BRANO DEL DOCUMENTO →
_ _ _ _

Dylan Dog, l’equilibrio generato dal caos

Chi pensava che tutti i cambiamenti apportati al canone dylandoghiano fossero fuori posto, leggendo il ciclo 666, e in particolare quest’ultimo albo, si sbagliava e troverà il giusto equilibrio in tutto.

Il punto zero immaginato da Recchioni, riesce a colmare anni di inesattezze, lacune narrative, eventi inspiegabili, a volte perfino corretti nelle ristampe, con una certa maestria resa più visibile in questo finale di stagione – passateci l’espressione da serie televisiva -, dando una perfetta sensazione di equilibrio a tutto il vecchio e nuovo canone dylandoghiano.

L’evoluzione portata da Recchioni, quindi, si rende utile solo per rendere ancora più digeribile il passato ambiguo di Dylan, “un personaggio nato e sviluppato in corsa” come spiega lo stesso autore nel corso di una nostra intervista, non certamente per stravolgerlo o cambiarlo.

La storia ha un ritmo serrato coniugato a momenti alternati di tensione e forte dinamismo, con un Corrado Roi ancora ai massimi livelli, in grado di traghettare con immagini forti ed evocative quello che, con ogni probabilità, è l’albo più riuscito dell’intero ciclo 666. A proposito di immagini, da questo numero viene definitivamente rotta quella tradizione che vede “Groucho” essere soggetto di copertina solo nei numeri celebrativi o albi speciali (se escludiamo anche il 399, ma a margine di tutto, possiamo definirlo anch’esso un numero celebrativo), con un Gigi Cavenago in copertina, che mette in opera chine e colori ancora una volta insuperabili.

Nonostante tutto, siamo convinti che se prima sentivamo la mancanza di qualcuno, questa sensazione di malinconia continuerà ad esserci anche nei prossimi numeri…

In aggiunta al suggerimento dell’autore che propone l’ascolto del classico psichedelico In-A-Gadda-Da-Vida degli Iron Butterfly, vi consigliamo All Within My Hands dei Metallica. Se uscirete vivi da Harlech ci vedremo ancora su queste pagine il prossimo mese. Gnà.

_ _ _ _

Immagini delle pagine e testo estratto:
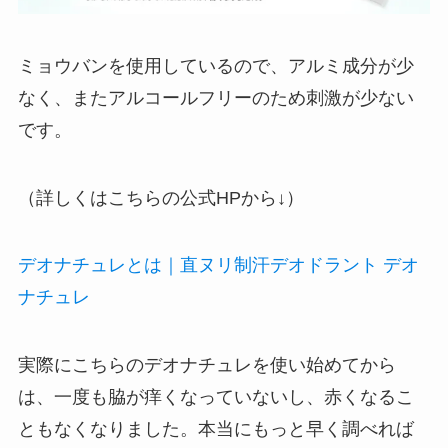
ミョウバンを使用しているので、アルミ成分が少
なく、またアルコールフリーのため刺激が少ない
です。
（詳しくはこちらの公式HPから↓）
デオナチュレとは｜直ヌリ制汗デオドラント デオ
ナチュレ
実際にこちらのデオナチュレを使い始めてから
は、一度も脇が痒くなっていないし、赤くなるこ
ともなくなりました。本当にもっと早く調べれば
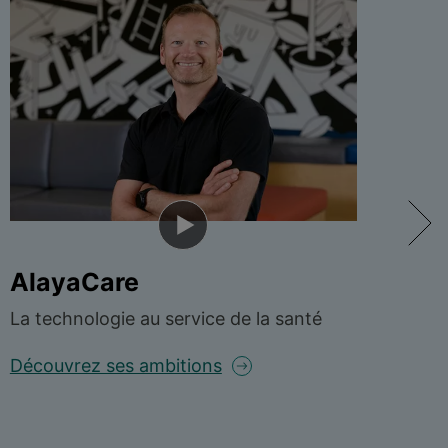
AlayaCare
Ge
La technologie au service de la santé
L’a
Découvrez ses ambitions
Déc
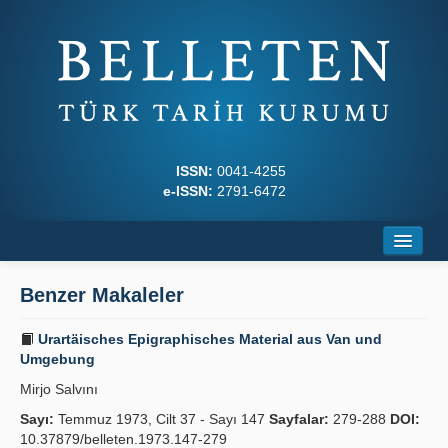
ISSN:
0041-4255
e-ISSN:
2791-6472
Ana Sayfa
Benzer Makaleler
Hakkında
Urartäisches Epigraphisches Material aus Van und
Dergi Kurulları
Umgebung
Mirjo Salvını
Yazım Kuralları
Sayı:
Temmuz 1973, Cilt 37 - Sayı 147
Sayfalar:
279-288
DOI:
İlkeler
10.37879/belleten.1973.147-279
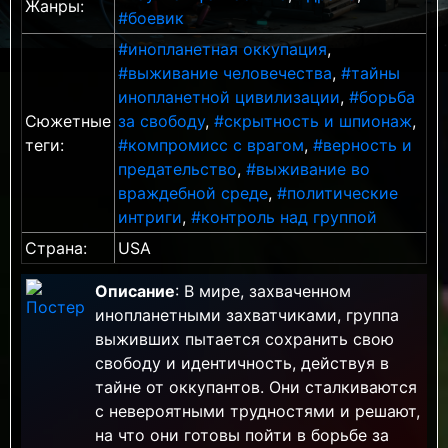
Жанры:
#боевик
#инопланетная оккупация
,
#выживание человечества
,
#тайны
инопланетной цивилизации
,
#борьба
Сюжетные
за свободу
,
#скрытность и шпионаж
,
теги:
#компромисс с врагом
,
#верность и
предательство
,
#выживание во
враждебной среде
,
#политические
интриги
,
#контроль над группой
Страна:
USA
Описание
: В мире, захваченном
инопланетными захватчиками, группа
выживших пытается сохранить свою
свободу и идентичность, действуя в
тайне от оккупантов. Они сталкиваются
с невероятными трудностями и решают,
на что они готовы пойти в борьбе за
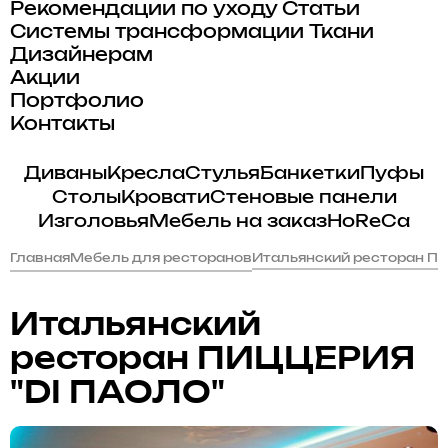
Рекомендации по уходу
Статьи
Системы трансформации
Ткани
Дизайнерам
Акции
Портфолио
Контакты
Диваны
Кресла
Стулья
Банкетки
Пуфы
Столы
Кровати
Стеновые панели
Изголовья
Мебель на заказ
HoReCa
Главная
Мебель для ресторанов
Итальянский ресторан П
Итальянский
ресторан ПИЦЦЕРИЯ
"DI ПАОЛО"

_ _ _ _

COSA FARE →
1 > Elenca tutti gli autori e i disegnatori del fumetto che la recensione su Dylan Dog nomina.
2 > Ripeti parola per parola il passo della recensione su Dylan Dog che comincia con "Il punto zero" e termina con "nuovo canone dylandoghiano.".
Il materiale non ha alcun legame con la recensione.

RISPOSTE →
1 > Recchioni, Corrado Roi, Gigi Cavenago

2 >
Il punto zero immaginato da Recchioni, riesce a colmare anni di inesattezze, lacune narrative, eventi inspiegabili, a volte perfino corretti nelle ristampe, con una certa maestria resa più visibile in questo finale di stagione – passateci l’espressione da serie televisiva -, dando una perfetta sensazione di equilibrio a tutto il vecchio e nuovo canone dylandoghiano.